The Cowboys traded its first round draft choice in the 1961 NFL draft, as part of the deal to get Eddie LeBaron from the Washington Redskins, so on December 27, 1960, he was traded along with a first round pick (#4-Gary Collins) in the 1962 NFL draft, in exchange for the Cleveland Browns first round draft choice (13th overall) in 1961, in order to select future hall of famer Bob Lilly, the first draft choice in Cowboys franchise history.

===Cleveland Browns===
On September 12, 1961, the Cleveland Browns traded him along with Jim Marshall, Jim Prestel, Dick Grecni, Jamie Caleb and Billy Gault, to the Minnesota Vikings in exchange for a second-round choice (#17-Chuck Hinton) and an eleventh-round pick (#142-Ronnie Meyers).

===Minnesota Vikings===
In 1961, Dickson was one of the original players in the Minnesota Vikings inaugural season. Following the trade, he was switched from right offensive tackle to defensive tackle - a position he would play for the rest of his career. In practice, he was known for playing at full-speed, much to the irritation of his teammates on the offensive side of the ball. He was the regular starter at right defensive tackle and a key player from 1962 to 1967.

In 1968, he was passed on the depth chart by future hall of famer Alan Page. The next year, although he was a backup, he was still considered a part of the Vikings' famous "Purple People Eaters" or "The Four Norsemen" defensive line, which consisted mainly of Marshall (DE), Page (DT), Gary Larsen (DT), and Carl Eller (DE). He played in Super Bowl IV at Tulane Stadium in New Orleans, Louisiana, losing to the Kansas City Chiefs.
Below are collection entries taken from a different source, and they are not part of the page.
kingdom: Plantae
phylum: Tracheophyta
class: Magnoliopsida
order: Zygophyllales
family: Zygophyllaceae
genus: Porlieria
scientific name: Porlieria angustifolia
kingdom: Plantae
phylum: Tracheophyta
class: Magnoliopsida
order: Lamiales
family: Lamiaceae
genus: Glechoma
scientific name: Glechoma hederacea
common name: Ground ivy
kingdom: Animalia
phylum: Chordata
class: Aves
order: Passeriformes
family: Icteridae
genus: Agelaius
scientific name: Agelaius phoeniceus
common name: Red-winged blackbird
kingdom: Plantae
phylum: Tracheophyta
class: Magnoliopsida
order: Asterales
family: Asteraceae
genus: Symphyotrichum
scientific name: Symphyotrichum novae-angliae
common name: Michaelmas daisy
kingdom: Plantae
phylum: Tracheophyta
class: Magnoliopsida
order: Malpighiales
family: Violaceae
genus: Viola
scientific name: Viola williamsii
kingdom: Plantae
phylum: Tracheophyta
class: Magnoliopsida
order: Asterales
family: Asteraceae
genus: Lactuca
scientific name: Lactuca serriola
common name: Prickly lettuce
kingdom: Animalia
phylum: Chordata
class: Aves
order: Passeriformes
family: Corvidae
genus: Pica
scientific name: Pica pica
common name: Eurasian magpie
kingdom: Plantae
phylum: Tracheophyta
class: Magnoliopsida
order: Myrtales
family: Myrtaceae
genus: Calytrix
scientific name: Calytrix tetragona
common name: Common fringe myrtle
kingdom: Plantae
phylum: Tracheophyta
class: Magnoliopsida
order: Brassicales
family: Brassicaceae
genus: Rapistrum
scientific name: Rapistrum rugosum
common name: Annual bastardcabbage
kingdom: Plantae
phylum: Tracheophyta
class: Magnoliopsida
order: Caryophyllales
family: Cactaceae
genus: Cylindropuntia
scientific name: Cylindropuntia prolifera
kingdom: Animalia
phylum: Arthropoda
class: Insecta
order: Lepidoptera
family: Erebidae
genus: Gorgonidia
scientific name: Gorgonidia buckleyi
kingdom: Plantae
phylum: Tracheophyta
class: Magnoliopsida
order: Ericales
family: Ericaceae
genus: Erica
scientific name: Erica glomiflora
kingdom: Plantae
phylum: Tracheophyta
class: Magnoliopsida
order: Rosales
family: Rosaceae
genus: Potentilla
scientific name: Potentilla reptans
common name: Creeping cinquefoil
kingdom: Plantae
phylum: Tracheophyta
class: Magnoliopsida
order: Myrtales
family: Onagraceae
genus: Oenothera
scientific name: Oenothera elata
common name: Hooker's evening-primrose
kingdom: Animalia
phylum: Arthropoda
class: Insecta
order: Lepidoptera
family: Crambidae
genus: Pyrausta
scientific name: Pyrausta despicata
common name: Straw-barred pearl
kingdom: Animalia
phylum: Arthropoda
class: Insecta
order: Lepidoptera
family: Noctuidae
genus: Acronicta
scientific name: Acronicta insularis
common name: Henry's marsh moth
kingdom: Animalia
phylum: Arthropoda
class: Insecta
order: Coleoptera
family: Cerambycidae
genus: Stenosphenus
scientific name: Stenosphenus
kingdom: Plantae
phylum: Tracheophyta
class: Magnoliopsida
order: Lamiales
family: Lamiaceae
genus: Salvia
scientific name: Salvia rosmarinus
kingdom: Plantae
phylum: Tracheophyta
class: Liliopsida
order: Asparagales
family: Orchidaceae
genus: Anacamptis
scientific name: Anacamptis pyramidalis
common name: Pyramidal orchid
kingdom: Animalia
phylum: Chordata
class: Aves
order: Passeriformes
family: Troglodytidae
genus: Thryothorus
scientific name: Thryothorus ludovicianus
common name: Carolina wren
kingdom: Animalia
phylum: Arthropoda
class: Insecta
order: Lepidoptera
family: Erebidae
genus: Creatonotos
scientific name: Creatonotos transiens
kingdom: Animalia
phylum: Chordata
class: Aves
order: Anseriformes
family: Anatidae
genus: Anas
In 1971, he spent time on the team's taxi squad before being released.

===St. Louis Cardinals===
On November 10, 1971, he was claimed off waivers by the St. Louis Cardinals, where he was reunited with his former defensive line coach with the Vikings, Bob Hollway, then in his first season as Cardinals head coach. He Joined the team on November 20, after reconsidering his retirement decision. He was cut during the 1972 training camp.

===Chicago Bears===
On May 3, 1972, he was claimed off waivers by the Chicago Bears, but was released before the start of the season.

==Personal life==
Dickson returned to Minneapolis, after his one season in St. Louis, to live and work in sales, marketing and customer relations for computer companies. He was also a member and president of the Minnesota chapter of the NFL Alumni Association. He was nicknamed "Suitcase" because of his large hands and feet.

In January 1971, he joined Viking teammate Marshall in a snowmobile excursion that ended in tragedy. Planning to travel across the Great Divide of the Rocky Mountains, a party of 16 became fragmented, and then got caught in a blizzard, having to spend a frigid night in the snow with few provisions. Dickson, Marshall and three others huddled together in a grove of trees, and lit all the cash they had on them -- "Hundreds, twenties, ones, they were all the same denomination: burnable," Marshall said—in order to start a small fire to avoid freezing. Although everyone was rescued the next day, Minneapolis Federal Reserve President Hugh Galusha died of hypothermia.

On June 7, 2011, he died of a blood infection. He was survived by his second wife Maureen and his two sons from his first marriage.